May 20, 2015

ULA Launches Military Spaceplane from Florida (Source: SpaceFlight Insider)
With dire weather predictions as well as terror threats looming over Space Launch Complex 41 (SLC-41), the United States Air Force and United Launch Alliance unleashed the 501 version of the venerable Atlas V booster at 11:05 a.m. EDT – the very opening of a four-hour long launch window. The payload for the launch vehicle was the U.S. Air Force's mysterious X-37B space plane. (5/20)

Artists Need Your Help Improving Space Food (Source: Brooklyn Paper)
Brooklyn artists will take on the challenge of developing foods for a human mission to Mars. A pair of artists is setting up "The Menu for Mars Test Kitchen" at a Brooklyn gallery later this month, allowing visitors to concoct recipes that will later be sent to NASA for their evaluation. The ingredients will be limited to "powdered, freeze-dried, or heat-treated" items, they say: "it’s not really a farm-to-table thing." (5/20)

ExoMars Team Press on as Inquest Begins Into Proton Crash (Source: SEN)
Russia’s latest rocket failure will have caused some anxiety among European Space Agency (ESA) scientists because a similar vehicle is due to launch its first ExoMars probes to the Red Planet in January next year. The Proton fleet is effectively grounded for the moment. But ExoMars must launch between Jan. 7 and 27, 2016, to reach Mars, as it and the Earth draw closer together on the same side of the Sun. (5/19)

Spaceport America Attracts Satellite Communications Company (Source: Albuquerque Journal)
Spaceport America has tenatively signed a new tenant in the field of satellite ground communications — a win for one of its targeted business segments. California-based X2nSat, a provider of turnkey satellite systems, has reached an agreement to lease land at Spaceport for a satellite ground station development. The long-term lease agreement is expected to be finalized this summer, with groundbreaking slated for later this year.

X2nSat provides wireless network communications via satellite to a range of industries including healthcare and environmental monitoring. In a joint statement, X2nSat Chief Executive Garrett Hill said Spaceport “has everything we need” to build infrastructure for the next generation of satellite communications, including “stable and dry weather, a southern latitude, 24/7 security, plentiful real estate, minimal electromagnetic interference and extremely low horizons in all directions.” (5/19)

India Aims for Venus Probe in 2-3 Years (Source: Asian Age)

» **Requirements**
1. In the space news digest, at what time did the Atlas V lift off carrying the X-37B?
2. Translate this sentence from the space news digest into Spanish: "The Proton fleet is effectively grounded for the moment."
3. Write out the space news digest from "Russia’s latest rocket" up to and including "the Sun. (5/19)", without any changes.

» **Given data**
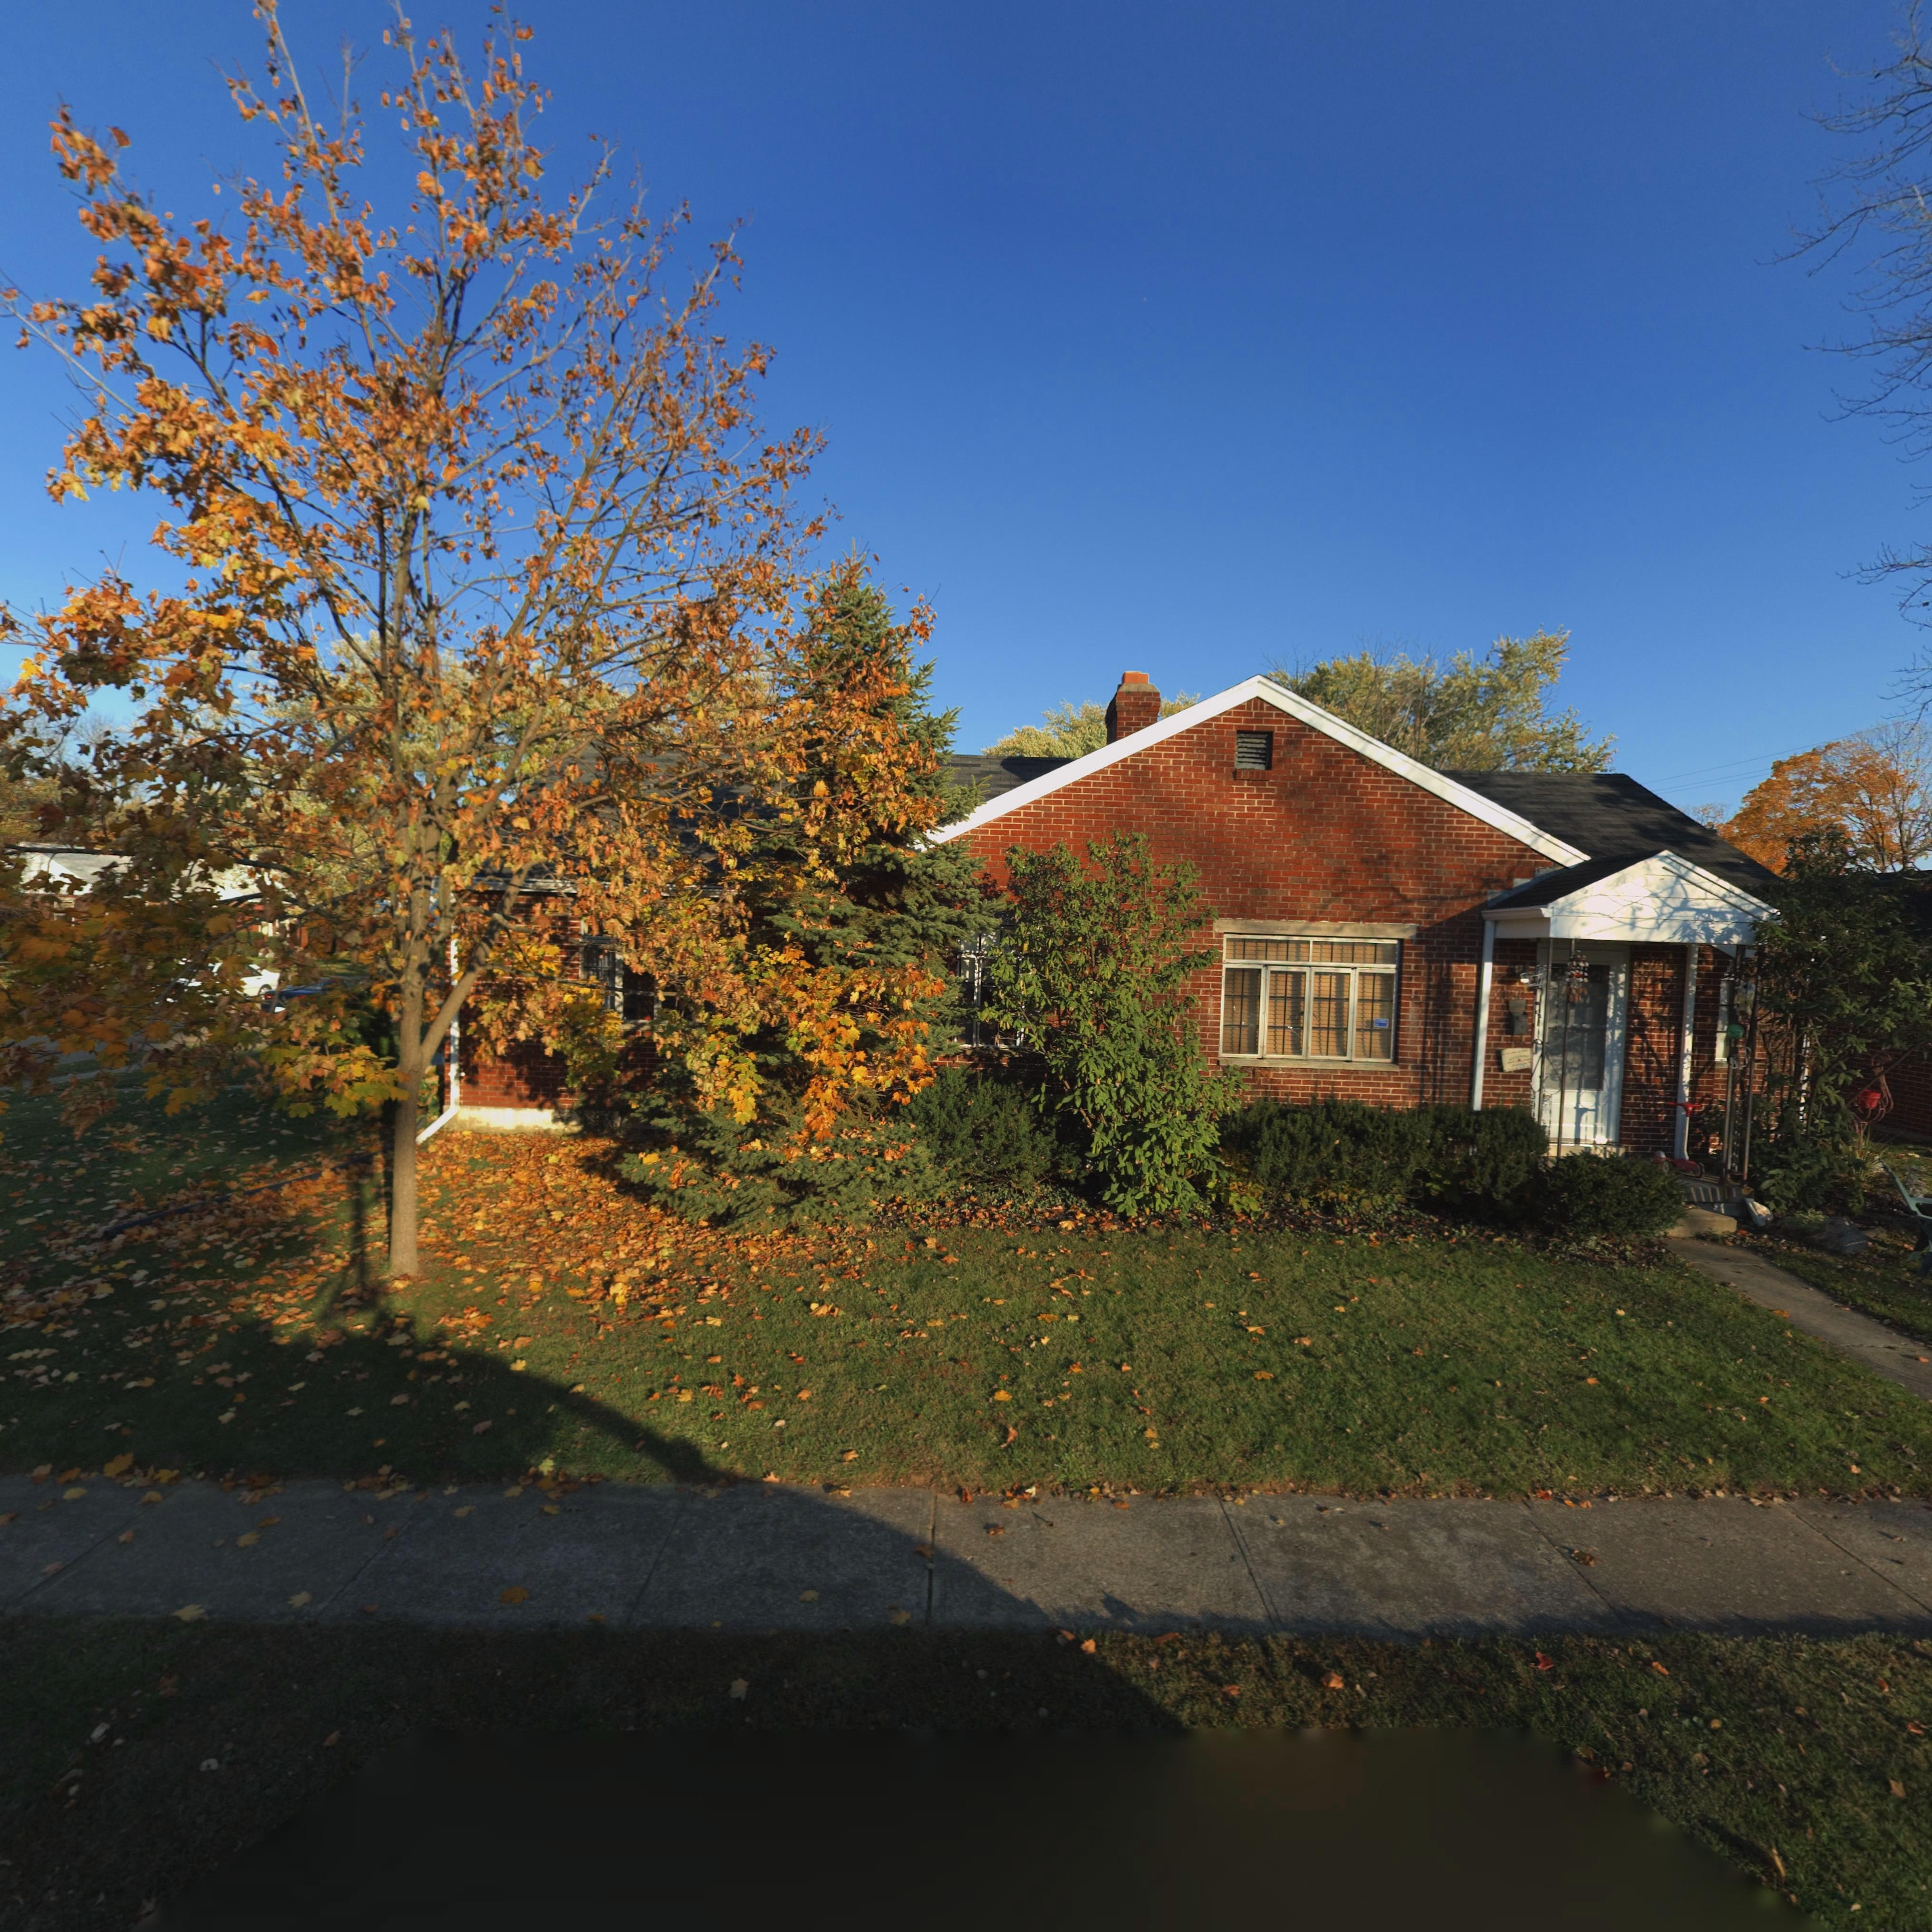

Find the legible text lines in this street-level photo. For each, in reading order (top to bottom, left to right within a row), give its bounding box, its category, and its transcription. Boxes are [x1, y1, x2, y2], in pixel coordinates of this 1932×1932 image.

[1500, 990, 1526, 1002] StreetNumber: ***0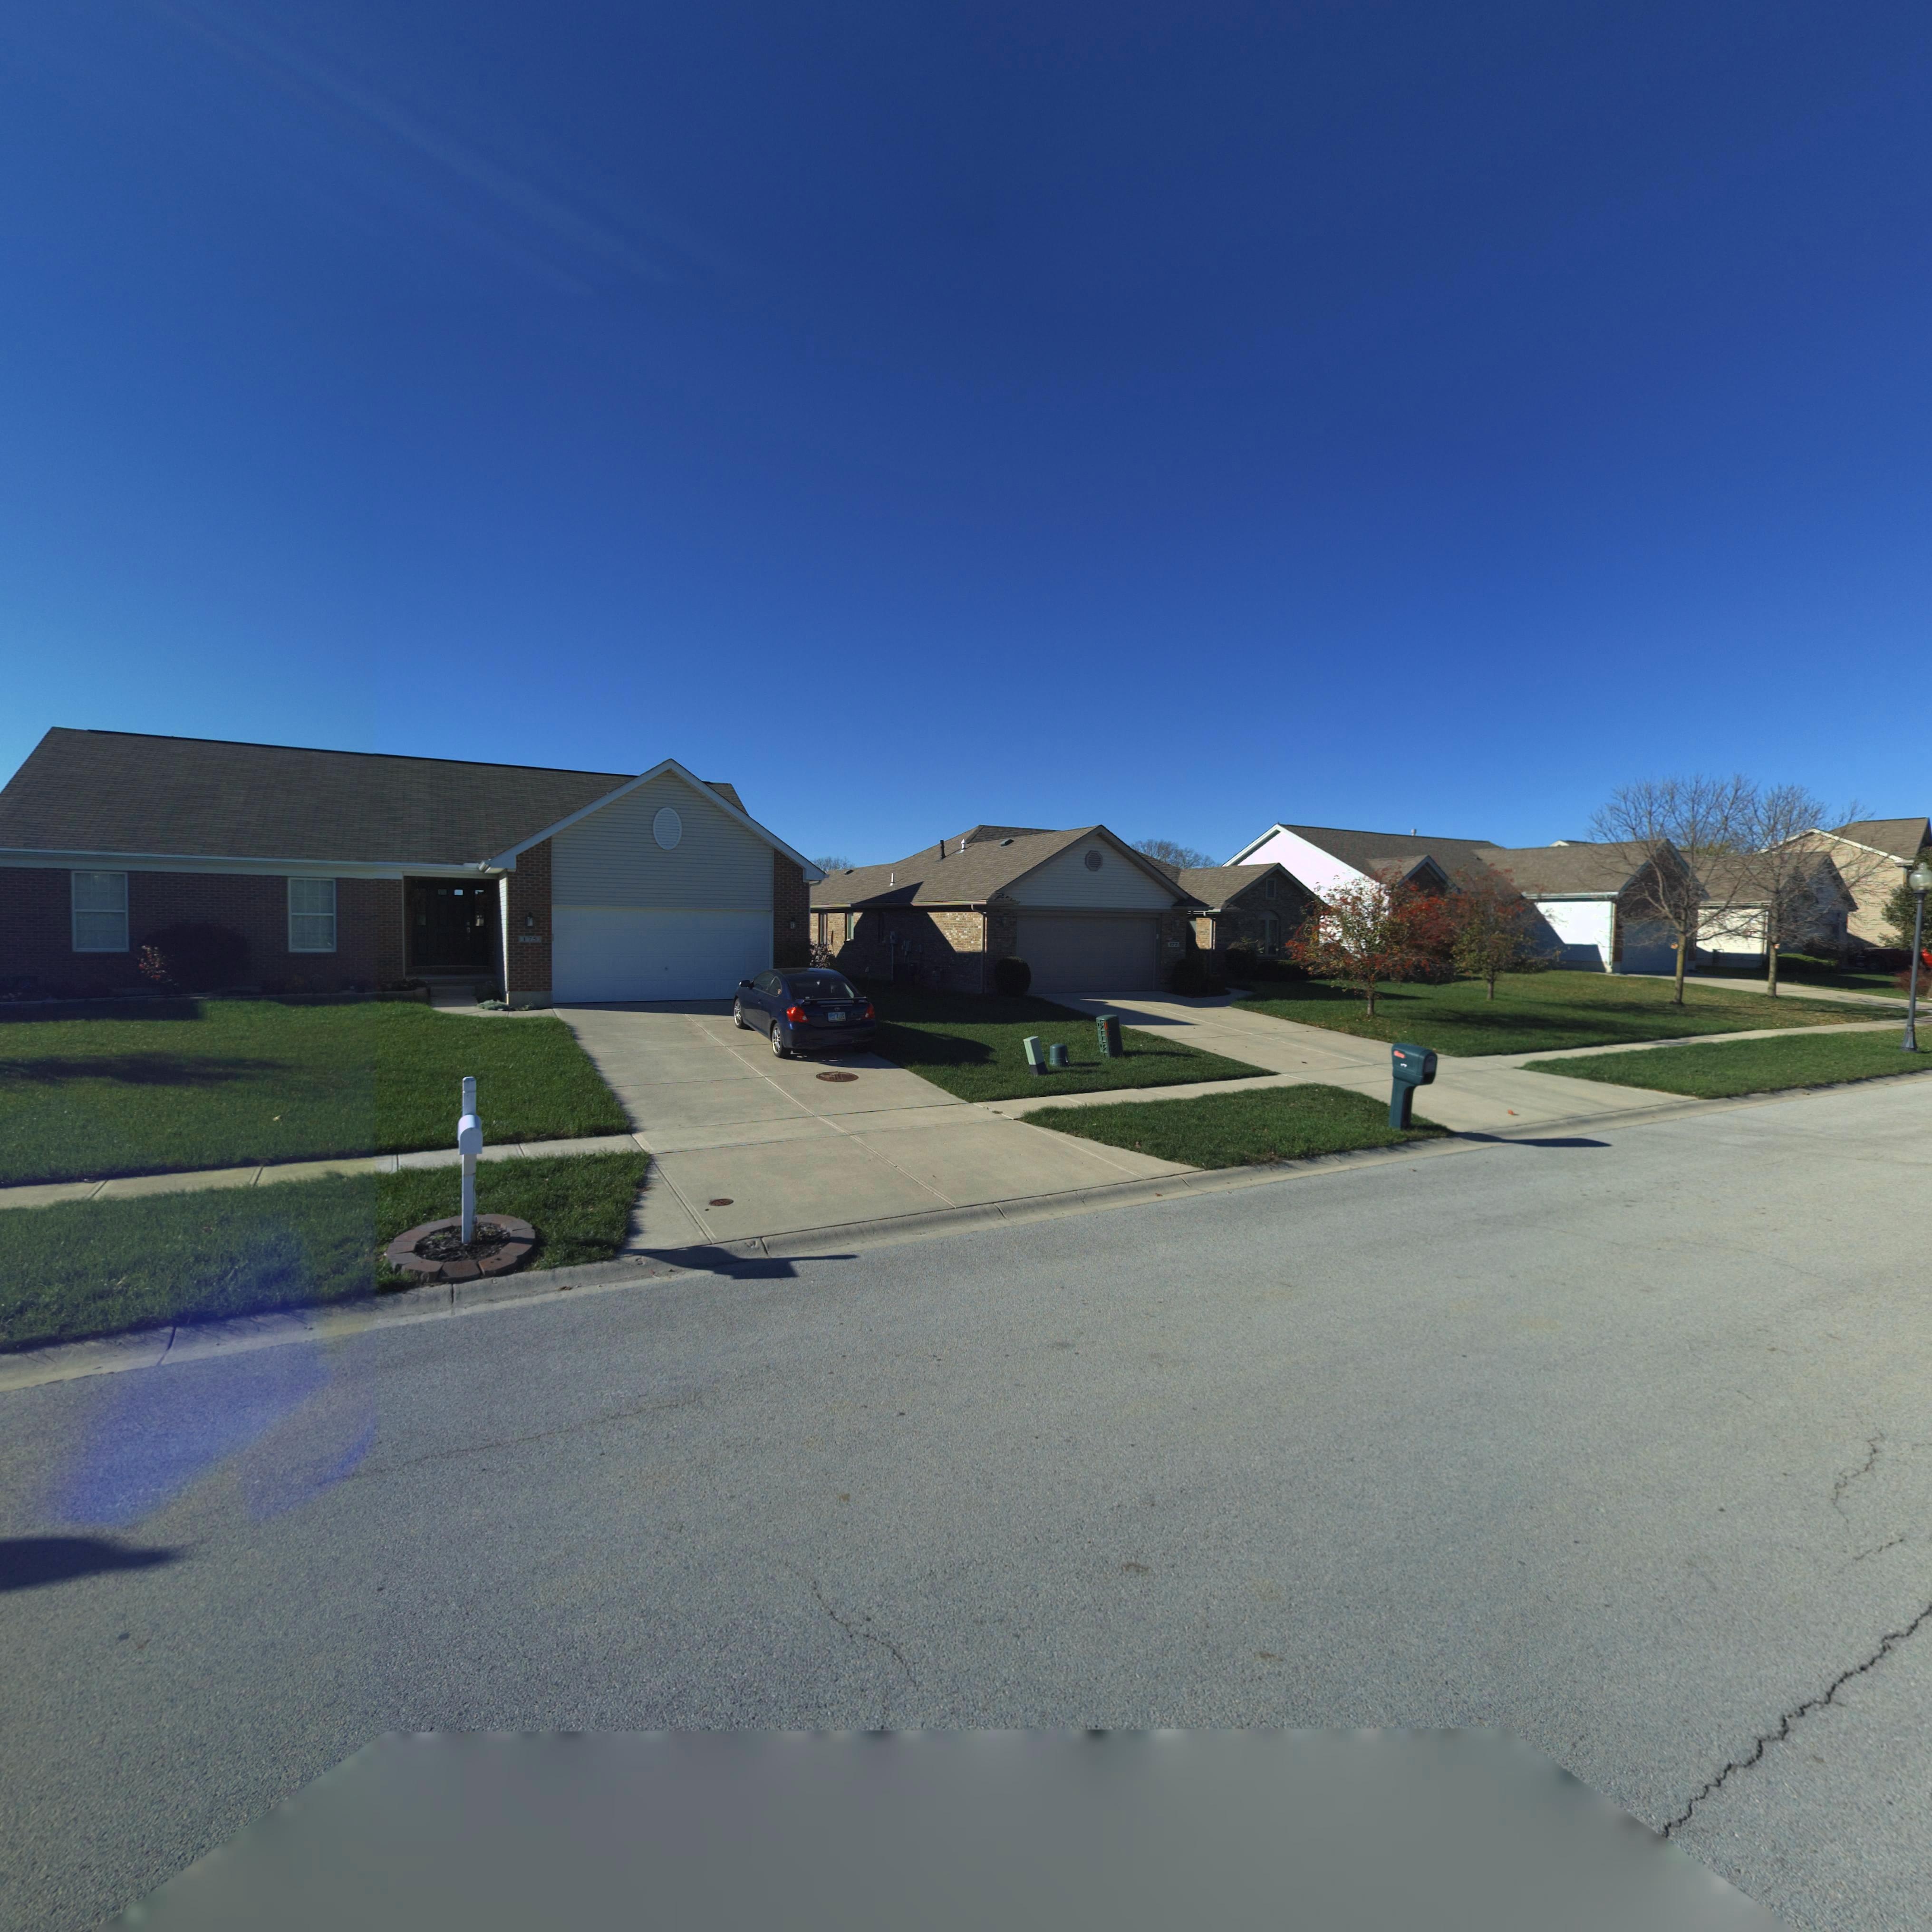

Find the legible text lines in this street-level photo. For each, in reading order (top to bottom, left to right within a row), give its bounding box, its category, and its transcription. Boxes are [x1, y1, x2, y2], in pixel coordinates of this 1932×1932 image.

[522, 936, 538, 942] StreetNumber: 175
[1169, 942, 1179, 947] StreetNumber: 177
[1400, 1062, 1408, 1068] StreetNumber: 177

» **Written responses**
1. 11:05 a.m. EDT

2. Por el momento, la flota Proton está, en la práctica, en tierra.

3.
Russia’s latest rocket failure will have caused some anxiety among European Space Agency (ESA) scientists because a similar vehicle is due to launch its first ExoMars probes to the Red Planet in January next year. The Proton fleet is effectively grounded for the moment. But ExoMars must launch between Jan. 7 and 27, 2016, to reach Mars, as it and the Earth draw closer together on the same side of the Sun. (5/19)